Gulf crisis is not about terrorism but bid to curtail Qatar sovereignty


(MENAFN- Gulf Times) When Qatar was accused of sponsoring jihadi violence, people around the world drew back instinctively.
There was an initial willingness to go along with the anti-Qatar coalition of Saudi Arabia, Bahrain, the United Arab Emirates, and Egypt.
Donald Trump accepted their version of events unhesitatingly, tweeting that their blockade would be 'the beginning of the end to the horror of terrorism!
Seven weeks later, no one has produced any evidence that Qatar supports banned organisations.
Yes, some residents have sponsored terrorists, but the same could be said of many countries.
The Irish Republican Army, for example, raised a great deal of money in New York and Boston, but no one ever suggested that the US was backing Irish terrorism.

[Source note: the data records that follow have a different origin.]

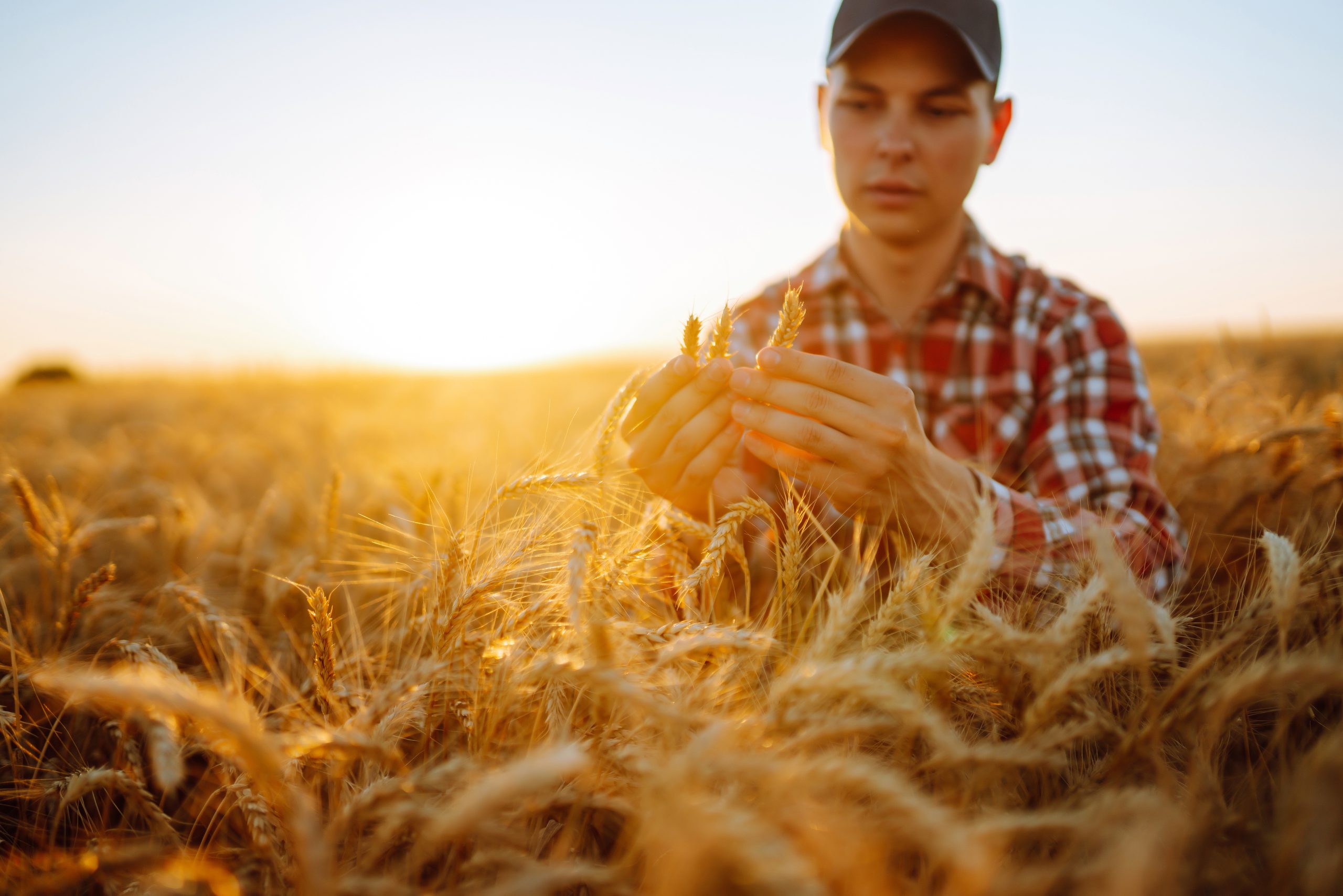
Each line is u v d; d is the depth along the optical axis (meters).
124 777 1.02
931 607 0.97
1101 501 1.81
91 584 1.47
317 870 0.74
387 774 1.07
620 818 0.99
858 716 0.95
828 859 0.75
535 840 0.99
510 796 0.62
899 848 0.87
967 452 2.21
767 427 1.34
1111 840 0.73
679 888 0.67
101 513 2.84
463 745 1.10
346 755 0.90
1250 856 0.83
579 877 0.78
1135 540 1.49
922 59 1.87
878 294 2.34
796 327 1.35
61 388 12.34
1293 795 0.76
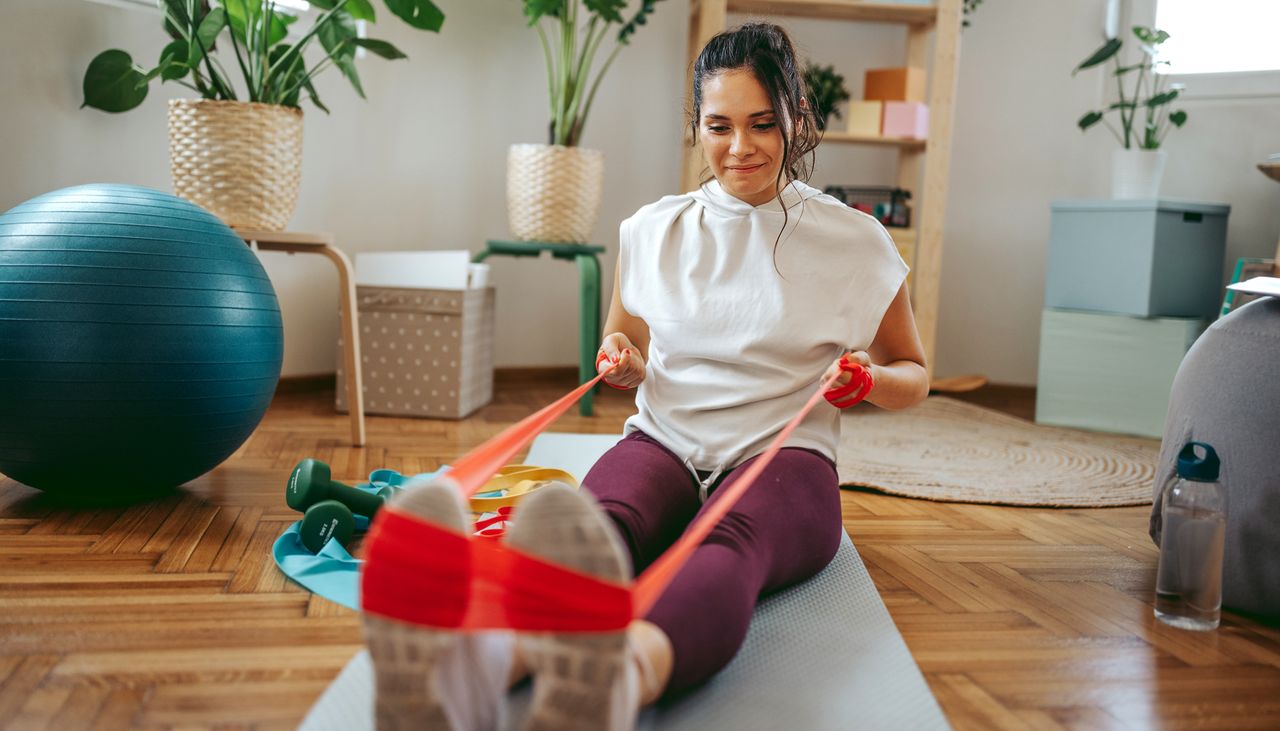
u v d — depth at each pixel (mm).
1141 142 3334
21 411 1528
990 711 1029
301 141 2357
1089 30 3449
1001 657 1180
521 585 720
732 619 964
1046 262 3562
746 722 950
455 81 3254
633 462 1278
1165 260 2893
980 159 3602
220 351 1635
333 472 2045
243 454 2184
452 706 737
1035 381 3619
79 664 1062
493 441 942
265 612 1232
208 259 1647
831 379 1175
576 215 3045
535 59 3391
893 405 1341
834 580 1390
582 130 3109
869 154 3662
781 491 1197
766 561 1104
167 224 1632
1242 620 1348
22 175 2410
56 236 1551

On the contrary, American security agencies worked closely with their British counterparts to contain the bloodshed.
In the same way, Qatari security agencies work with Western allies to monitor violent groups.

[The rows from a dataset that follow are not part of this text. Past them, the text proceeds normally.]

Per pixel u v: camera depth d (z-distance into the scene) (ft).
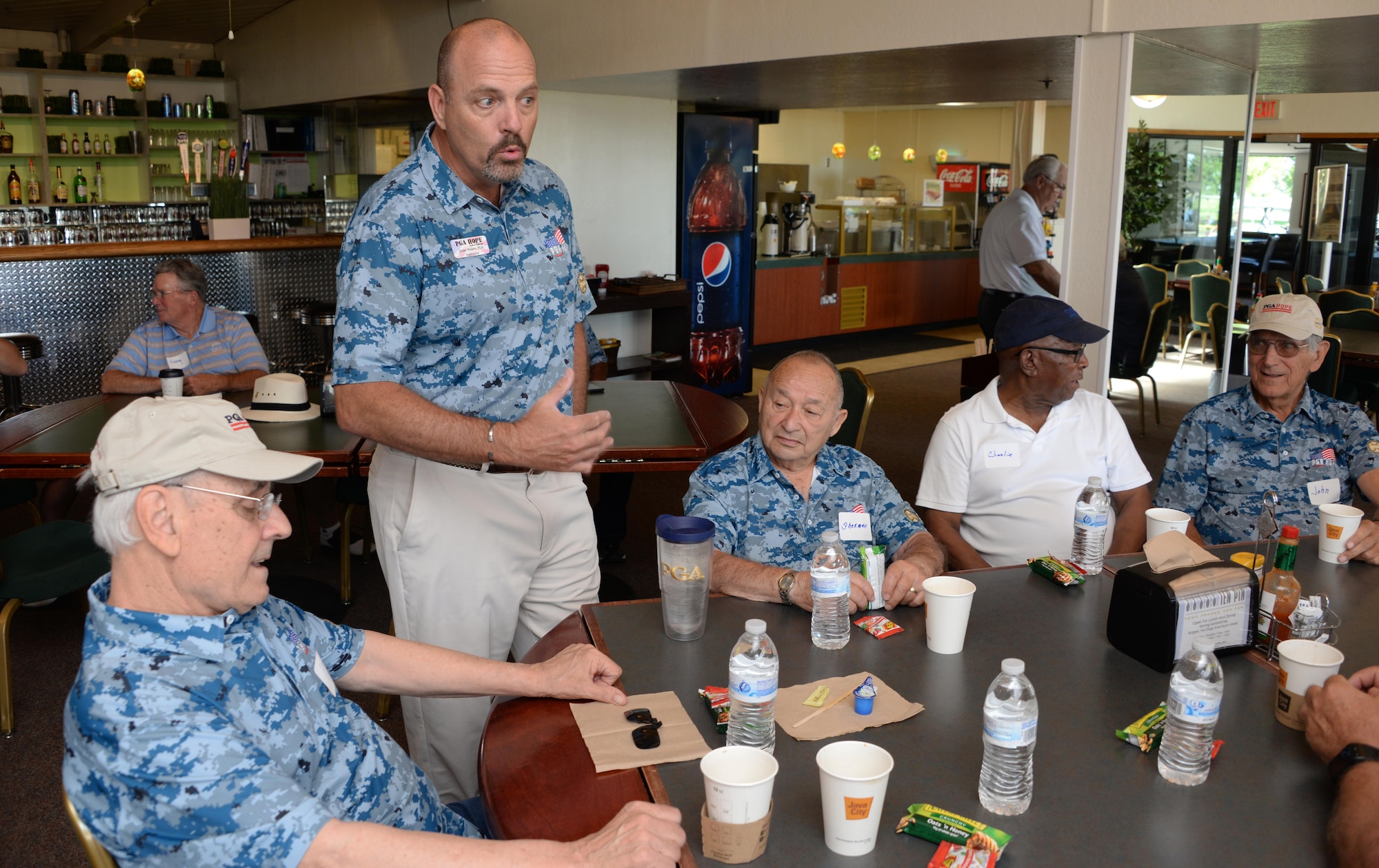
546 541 7.32
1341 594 6.65
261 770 3.74
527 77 6.19
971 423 8.97
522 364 6.93
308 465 4.12
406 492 6.82
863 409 11.46
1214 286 24.03
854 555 6.92
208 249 19.83
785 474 7.29
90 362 19.48
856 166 44.47
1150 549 5.70
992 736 4.05
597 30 18.25
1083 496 7.02
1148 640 5.41
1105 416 8.96
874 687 4.86
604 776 4.39
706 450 10.50
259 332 21.18
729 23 15.96
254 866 3.67
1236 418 9.21
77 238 27.78
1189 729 4.28
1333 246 32.76
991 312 21.47
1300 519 9.02
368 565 13.88
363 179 26.43
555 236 7.05
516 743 4.67
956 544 8.73
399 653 5.10
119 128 30.27
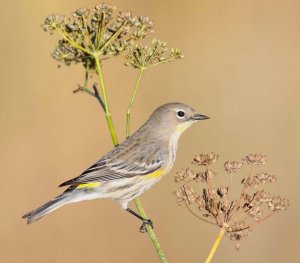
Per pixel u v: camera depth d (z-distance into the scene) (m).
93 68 10.03
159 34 19.83
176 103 11.12
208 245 16.05
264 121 18.36
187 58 19.42
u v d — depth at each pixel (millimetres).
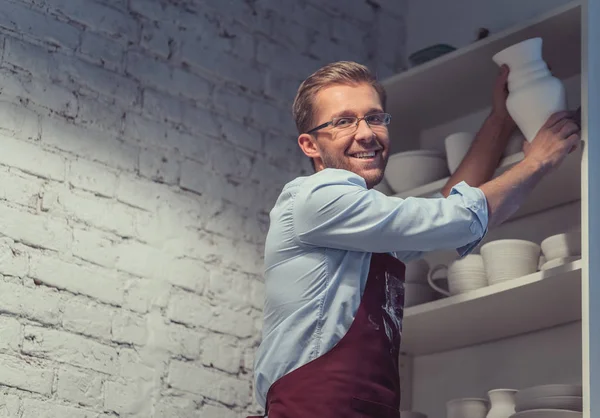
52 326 2713
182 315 2975
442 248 2090
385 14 3742
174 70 3176
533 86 2623
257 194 3260
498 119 2766
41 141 2834
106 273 2855
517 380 2986
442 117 3342
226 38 3328
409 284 2951
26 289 2693
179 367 2924
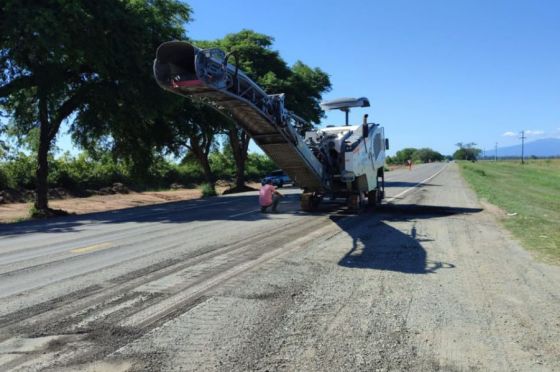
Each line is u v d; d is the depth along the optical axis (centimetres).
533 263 840
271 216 1606
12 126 2533
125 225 1508
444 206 1861
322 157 1566
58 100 2344
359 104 1709
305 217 1550
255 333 505
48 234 1366
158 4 2480
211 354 453
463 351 460
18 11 1834
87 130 2511
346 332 509
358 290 668
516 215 1538
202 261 870
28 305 613
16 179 3584
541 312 576
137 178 3294
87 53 2078
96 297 645
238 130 4131
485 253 931
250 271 784
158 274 771
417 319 549
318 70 4725
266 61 4194
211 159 6066
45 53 1975
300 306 596
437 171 6744
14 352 462
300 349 464
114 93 2319
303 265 828
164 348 467
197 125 3497
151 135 3055
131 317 559
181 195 4109
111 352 459
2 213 2681
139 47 2247
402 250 966
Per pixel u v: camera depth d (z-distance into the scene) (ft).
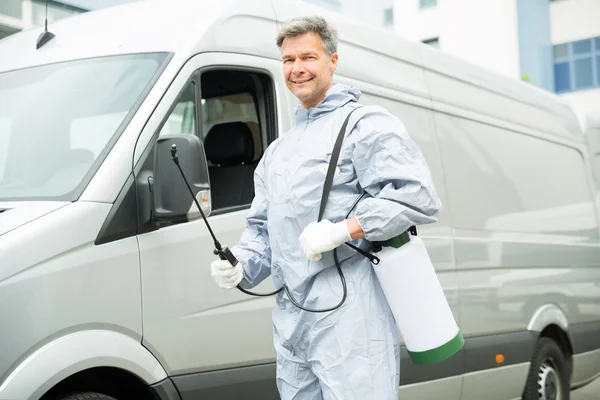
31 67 12.78
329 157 8.88
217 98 13.71
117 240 10.47
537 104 22.07
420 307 8.82
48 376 9.42
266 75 13.29
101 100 11.51
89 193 10.34
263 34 13.39
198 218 11.47
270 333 12.59
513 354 18.53
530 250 19.77
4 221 9.79
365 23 16.37
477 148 18.78
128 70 11.84
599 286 22.75
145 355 10.68
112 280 10.32
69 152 11.02
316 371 8.84
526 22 76.89
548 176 21.52
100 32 13.03
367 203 8.39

It was at the request of American and British intelligence that they encouraged various radicals, including the Taliban, to open representative offices in Doha.
An ex-MI6 source told me, 'Doha was like Vienna during the Cold War.
It suited us to have a place where we could keep an eye on these groups and, if necessary, open channels of communication. It likewise suited Israel to have Hamas operating
out of Qatar rather than Iran.
In truth, this was never about terrorism.
That the Saudis, of all people, are moaning about the export of violent Islamism should be enough to tell us that.
Rather, it is about Qatar's insistence on pursuing an independent foreign policy rather than behaving as a Saudi protectorate.
In Syria and Libya, Qatar supported its own allies rather than falling in behind the other Gulf monarchies.
The quartet want Doha to agree, in effect, to leave its foreign policy to them. They want Qatar to repress criticism of their regimes. They want to shut down Al Jazeera, a TV channel manned largely by former BBC employees, whose independence they resent. Obviously, they don't put it like that publicly.
Instead, knowing which buttons to press in the West, they accuse Qatar of promoting jihad.
Yet, we now know that the incident that precipitated the crisis — a series of quotations attributed to Qatar's Emir, in which he appeared to praise Hamas and Iran — was a fabrication.
Qatar's state-run news agency was hacked, and the fake words were inserted.
Worse, American intelligence sources now say that the hacking was conducted by Emirati agents, though the UAE denies role.
Be that as it may, it now seems clear that the quartet were aiming for regime change, and were prepared to use force to get it.
They might have succeeded but for the immediate deployment of Turkish tanks in Qatar's defence. Once they arrived, the other Gulf states wisely backed away from a putsch.
If they were hoping that economic sanctions alone would turn Qataris against their government, they will have been sorely disappointed.
Blockades almost always shore up support for the existing regime, and this one is no exception.